Page excerpt |
Vascular compartment labeling by intravenous rAAV9 results in cell lineage tracing to diverse parenchymal cells in adult mice

A growing number of studies have reported the transduction of a myriad of parenchymal cell types following an intravenous recombinant adeno-associated virus (rAAV) injection. This finding has significant implications for potential routes of minimally invasive human gene therapy. However, to date, an empirically backed rationale for any mechanism underlying this extravascular transgene expression is lacking. What’s more, the literature is fragmented, with studies focusing on a single cell type or tissue that is often within the context of a disease, thereby confounding a broader interpretation of these results. We sought to build upon our previous study, which focused on the notion of endothelial cell contributions via transdifferentiation or extracellular vesicles to transgene expression by parenchymal cells. This previous work employed tamoxifen-induced cell lineage tracing in adult transgenic mice using the vascular endothelial cadherin (VEcad) promoter to drive reporter expression. Since VEcad has been shown to be expressed by very rare (0.3%) non-endothelial cell types, we initiated cell lineage tracing in this study specifically within the vascular compartment by intravenous delivery of rAAV serotype 9 (rAAV9), a variant shown to readily transduce endothelial cells among many other cell types. We also utilized multiple time points that matched our previous study for direct comparison in addition to examining 25 tissues and cell types in a context that did not involve pathogenic induction so that broad interpretations might be more readily possible. We found numerous cell types traced from intravenous rAAV9, all of which have been previously reported. However, importantly, we also observed that five cell types (including skeletal myocytes, pancreatic beta cells, pancreatic acinar cells, duodenal epithelial cells and ileal epithelial cells) traced from both intravenous rAAV9 and the VEcad promoter from our previous study. Thus, these five cell types warrant further investigation as potential downstream targets of endothelial cell transdifferentiation and/or extracellular vesicle recipients in vivo.

[Bounding box coordinate data]

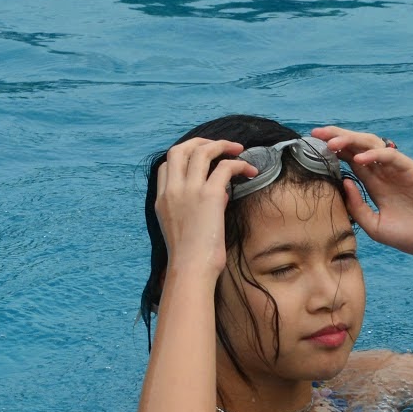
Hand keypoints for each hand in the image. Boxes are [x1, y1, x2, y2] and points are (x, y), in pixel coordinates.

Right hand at [155, 137, 254, 276]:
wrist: (191, 269)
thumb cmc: (190, 258)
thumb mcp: (185, 227)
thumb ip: (197, 207)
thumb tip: (221, 193)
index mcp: (162, 199)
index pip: (166, 165)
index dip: (184, 158)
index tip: (202, 163)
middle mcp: (172, 190)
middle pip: (179, 149)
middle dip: (200, 142)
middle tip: (219, 147)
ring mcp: (189, 190)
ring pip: (202, 151)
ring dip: (222, 145)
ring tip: (239, 150)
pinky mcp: (209, 195)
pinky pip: (225, 167)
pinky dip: (239, 164)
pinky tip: (250, 171)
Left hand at [313, 126, 412, 268]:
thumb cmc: (412, 237)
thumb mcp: (375, 226)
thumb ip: (356, 206)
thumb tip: (342, 182)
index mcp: (374, 185)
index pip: (349, 161)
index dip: (330, 152)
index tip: (310, 148)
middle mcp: (384, 173)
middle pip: (356, 147)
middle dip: (335, 138)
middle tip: (314, 133)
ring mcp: (398, 169)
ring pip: (372, 144)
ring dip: (351, 140)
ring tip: (330, 142)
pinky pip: (391, 155)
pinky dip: (375, 154)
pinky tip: (359, 158)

Task goal | In the abstract on intravenous rAAV9 lineage tracing, why did the authors begin cell lineage tracing within the vascular compartment by intravenous delivery of rAAV9 instead of relying only on the VEcad promoter? Answer in one to three sentences.

The completed task | VEcad has been shown to be expressed by very rare (0.3%) non-endothelial cell types. So the authors began tracing specifically within the vascular compartment by delivering rAAV9 intravenously. rAAV9 is a variant shown to readily transduce endothelial cells among many other cell types.